Creating harmony between work and personal life can determine success
Whether you are a CEO, college-student or stay at home parent, creating a harmonious work-life relationship is crucial to leading a fulfilling life. According to study by CNN in 2015, Americans working full-time are averaging around 47 hours a week with about 30% of the work force working on Saturday and/or Sunday.
So, what’s the importance of creating a stabilized life for yourself? First, you are less likely to become burnt-out which can have negative effects on both your personal and professional life. Second, you train your mind to focus on the present and give your full attention. Third, you will experience fewer health problems since stress and exhaustion attack the immune system. Need some help achieving harmony? Try these tips!
Balance doesn’t always mean equal.
Understanding that you need to be flexible with your personal and professional life. If you’ve got an important deadline coming up, then spend more time at work making sure that it’s completed. On the flip side, use a vacation day as a “mental health” day to decompress. Understanding that sometimes either work or personal will need to take more precedence and that’s okay. If you need to take care of personal matters, take the time to get it settled. Bringing those problems to work will only distract you further.
Throughout the day, you are going to be spending time with many different people. Whether it’s your family at home, your employees at work, or with other professionals at meetings, being present during all these situations is so important. Valuable time spent can be the difference between feeling well-balanced and, well, not. If you are at work, focus on the task at hand and use the time you must be as productive as possible. While spending time with loved ones, do them the same courtesy. Focus on them and their needs, spending valuable time can recharge you for the next day.
I am a firm believer that lack of communication is the root of most problems, and that, alternatively, open communication can solve most problems. How can you use this theory to maintain work-life balance? Simple. All it takes is telling those directly affecting by your work (i.e. boss, co-workers, managers) and those affected at home (family, friends, etc.) what is going on in your life. Now, I’m not saying you need to go through the company shouting that any issues at home, but if you need to focus on a personal situation, talk to your boss or superior. Most all human-beings are willing to work with you. Vice versa, tell your family if you’re needing to focus more at work.
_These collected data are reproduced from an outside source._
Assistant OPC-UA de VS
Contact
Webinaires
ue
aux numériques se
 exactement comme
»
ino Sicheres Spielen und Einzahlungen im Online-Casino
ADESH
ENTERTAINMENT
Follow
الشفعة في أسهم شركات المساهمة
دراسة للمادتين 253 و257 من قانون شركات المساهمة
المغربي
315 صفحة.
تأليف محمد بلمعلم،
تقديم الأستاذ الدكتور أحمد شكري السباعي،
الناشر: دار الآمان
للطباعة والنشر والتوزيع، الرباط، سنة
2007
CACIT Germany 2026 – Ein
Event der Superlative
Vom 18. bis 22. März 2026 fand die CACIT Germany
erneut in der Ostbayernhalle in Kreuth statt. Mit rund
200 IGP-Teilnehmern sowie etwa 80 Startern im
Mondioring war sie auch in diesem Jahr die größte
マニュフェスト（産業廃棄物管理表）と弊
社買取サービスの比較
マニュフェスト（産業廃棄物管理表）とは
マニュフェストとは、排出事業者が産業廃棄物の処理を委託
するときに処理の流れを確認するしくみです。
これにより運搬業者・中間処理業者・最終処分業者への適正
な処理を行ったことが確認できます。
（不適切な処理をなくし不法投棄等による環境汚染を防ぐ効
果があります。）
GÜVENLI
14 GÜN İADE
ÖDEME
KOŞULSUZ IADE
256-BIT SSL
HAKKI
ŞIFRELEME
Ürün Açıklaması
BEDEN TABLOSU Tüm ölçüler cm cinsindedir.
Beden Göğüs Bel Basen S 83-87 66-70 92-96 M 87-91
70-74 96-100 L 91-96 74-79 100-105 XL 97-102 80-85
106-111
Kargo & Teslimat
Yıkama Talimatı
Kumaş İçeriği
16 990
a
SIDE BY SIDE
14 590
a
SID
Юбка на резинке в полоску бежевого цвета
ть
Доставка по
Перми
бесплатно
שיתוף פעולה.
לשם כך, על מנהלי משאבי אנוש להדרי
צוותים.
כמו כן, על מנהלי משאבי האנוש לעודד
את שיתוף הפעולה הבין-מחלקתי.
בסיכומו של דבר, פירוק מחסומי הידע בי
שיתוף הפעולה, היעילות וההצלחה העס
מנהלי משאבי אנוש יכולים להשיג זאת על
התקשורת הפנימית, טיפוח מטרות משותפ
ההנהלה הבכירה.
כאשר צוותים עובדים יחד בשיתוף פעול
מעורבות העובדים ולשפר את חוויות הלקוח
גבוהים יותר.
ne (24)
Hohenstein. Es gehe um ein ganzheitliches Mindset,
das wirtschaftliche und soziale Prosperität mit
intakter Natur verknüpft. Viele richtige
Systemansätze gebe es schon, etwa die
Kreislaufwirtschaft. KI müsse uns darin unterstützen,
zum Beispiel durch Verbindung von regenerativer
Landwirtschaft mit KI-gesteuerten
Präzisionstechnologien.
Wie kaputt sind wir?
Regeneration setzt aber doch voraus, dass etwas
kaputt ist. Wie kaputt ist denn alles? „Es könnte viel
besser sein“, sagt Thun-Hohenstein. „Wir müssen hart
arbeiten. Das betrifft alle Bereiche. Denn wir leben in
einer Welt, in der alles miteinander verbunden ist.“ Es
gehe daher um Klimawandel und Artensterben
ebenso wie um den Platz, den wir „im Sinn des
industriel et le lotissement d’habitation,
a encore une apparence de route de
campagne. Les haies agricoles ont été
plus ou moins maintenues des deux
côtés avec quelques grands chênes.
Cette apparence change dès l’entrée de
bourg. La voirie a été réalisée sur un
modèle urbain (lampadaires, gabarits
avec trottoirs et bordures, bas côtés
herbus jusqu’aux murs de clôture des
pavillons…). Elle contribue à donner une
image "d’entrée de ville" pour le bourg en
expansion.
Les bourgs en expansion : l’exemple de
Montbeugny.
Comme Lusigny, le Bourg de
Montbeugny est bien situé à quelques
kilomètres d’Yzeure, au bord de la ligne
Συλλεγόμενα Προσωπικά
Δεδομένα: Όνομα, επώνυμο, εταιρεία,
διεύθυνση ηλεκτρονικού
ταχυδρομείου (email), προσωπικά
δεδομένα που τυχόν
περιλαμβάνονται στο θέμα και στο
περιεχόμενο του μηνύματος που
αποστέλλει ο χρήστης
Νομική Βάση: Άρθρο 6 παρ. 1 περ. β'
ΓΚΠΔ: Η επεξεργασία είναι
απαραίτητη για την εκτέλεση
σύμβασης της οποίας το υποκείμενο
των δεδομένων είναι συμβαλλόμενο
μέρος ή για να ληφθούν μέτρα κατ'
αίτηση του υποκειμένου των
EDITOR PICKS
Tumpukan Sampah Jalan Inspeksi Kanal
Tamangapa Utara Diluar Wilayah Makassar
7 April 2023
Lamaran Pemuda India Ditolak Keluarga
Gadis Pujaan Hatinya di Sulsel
Stress isn’t only bad for your mental health, it can have a severe impact on your physical health. Stress is directly linked to heart disease, high blood pressure and cancers. Particularly in women, stress over long periods of time can alter their hormone levels and cause a high release of cortisol. Immune systems also break down under sustained stress, causing a person to be more susceptible to illness. Stress and anxiety are not menial problems and living in a consistent state of stress has serious affects on your health. Know when it’s time to say enough is enough. Your physical health is more important than meeting a deadline.
If you have a high-stress job, make sure that you’re seeing a doctor frequently enough to stay in tune with your body and its needs. Find that stress is becoming too much to handle? Take a vacation or adjust your habits so that your work stays at work. Living in a constant state of stress and anxiety is not sustainable.